Anatomy of a Home
On every wall, knotted pine
Checks and splits flaw the wood
beams where fibers compress
into empty space. A daughter bites
her graham cracker into the shape
of a moon and laughs. A son fusses
over a puzzle on the floor—piece
by piece, bucks interlocking
on an unknown hill. They are waiting
for the first flakes of another storm,
the baby to wake from her nap.
Outside, bald flashes of wood
ache where ice fractured branches.
Cells harden beneath the crack
of bark, the way silica remains
liquid as it is super-cooled into glass.
A father is away at work—wind pulls
and stretches the tree roots.
A mother, the heartwood, alive
inside death, log on log into fire.
She was mother. She was
body in house, dedicated
to bleach until shine
spilled across porcelain.
She was feminist—flame
struggling to break from candle.
She swallowed a pill
that removed herself from her-self.
She joined ordinary people
in the bottom-up insurgency.
She plucked delicate excesses;
untied God from her body
and let her skin spill
in the purple penitential light.
She was problematic
to the coddled American mind.
She had the eye of a woman looking
to leap from her own painting.
She was not old or wise,
and no longer pretty.
She was a waterless
blessing. An empty garden.
And when she fucked
she was man and woman,
crashing her-selves on herself,
glad to be crushed by her own redundancy.
She was suffering—
cinder flashing heat back into fire.
Should you decide that I might be saved, consider the ink
of my wicked pride—my white overexposed nakedness.

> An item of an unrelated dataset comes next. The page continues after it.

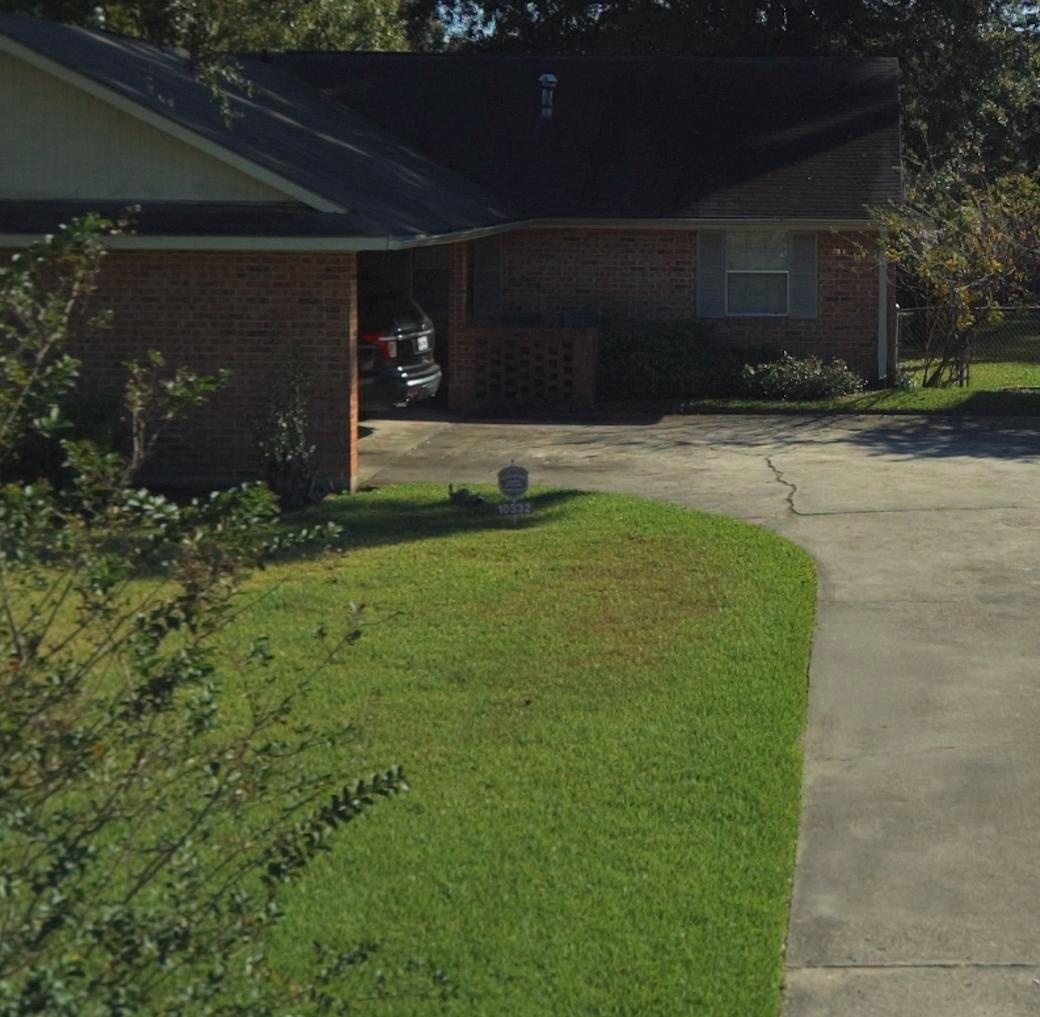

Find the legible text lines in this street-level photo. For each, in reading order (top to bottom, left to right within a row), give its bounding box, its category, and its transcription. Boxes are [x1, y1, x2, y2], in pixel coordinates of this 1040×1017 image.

[497, 502, 531, 515] StreetNumber: 10532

I am an unplaceable woman. A tired bitch
announced in heavy footfalls down the stairs.
The bird of my lover’s heart sags on the vine like fruit
over-fattening between two worlds.
The cuckoo clock teases out time, with every door slap
my old dog throws a sigh from his dirty floor bed.
I want my dog to die. His rancid fur stains oil in the hardwood,
his knowing eyes beg me to let him perish.
I thought I understood love, but it is just a feral
need of the body, a tedious, aging thirst.
Chemicals flush through mazes—a regular sickness
reaching out, but my pen needs to make a name of it.
If Hell is fire then may heaven be a cool wet wind
at the car window for my dog’s final drive.
In the middle of this dark wood, let leaves drop
into dumb air. Let me glitter between the two halves.
The ash of my dog is not what I expected.
There are shards of bone—fragments in the fragment of his weight,
I let myself say the world has no meaning.
The words leak effortlessly, like blood rushing from a wound.
I thought myself more a woman than lie down
lie down. The man has needs, the man has chemicals too.
The children are each their own empyrean. It is enough to have
them, fleeting as it may be, like an unkindness of ravens, and then none.
My dead dog was handed back like a bag of flour. I placed him into
a small box on the shelf. I lie to the children and say he’s still here.
Maybe we are no more than our human peaks. The heaven of us lives
in the swells and stretches before the inevitable crack.
I stroke the cedar box of my dog’s dust. Good
old boy. My purest friend. I do not feel you at all.
A child’s hand fits into a mother’s like two gears clinked together.
Two gears clink together and that is the still-point-poem before the turn.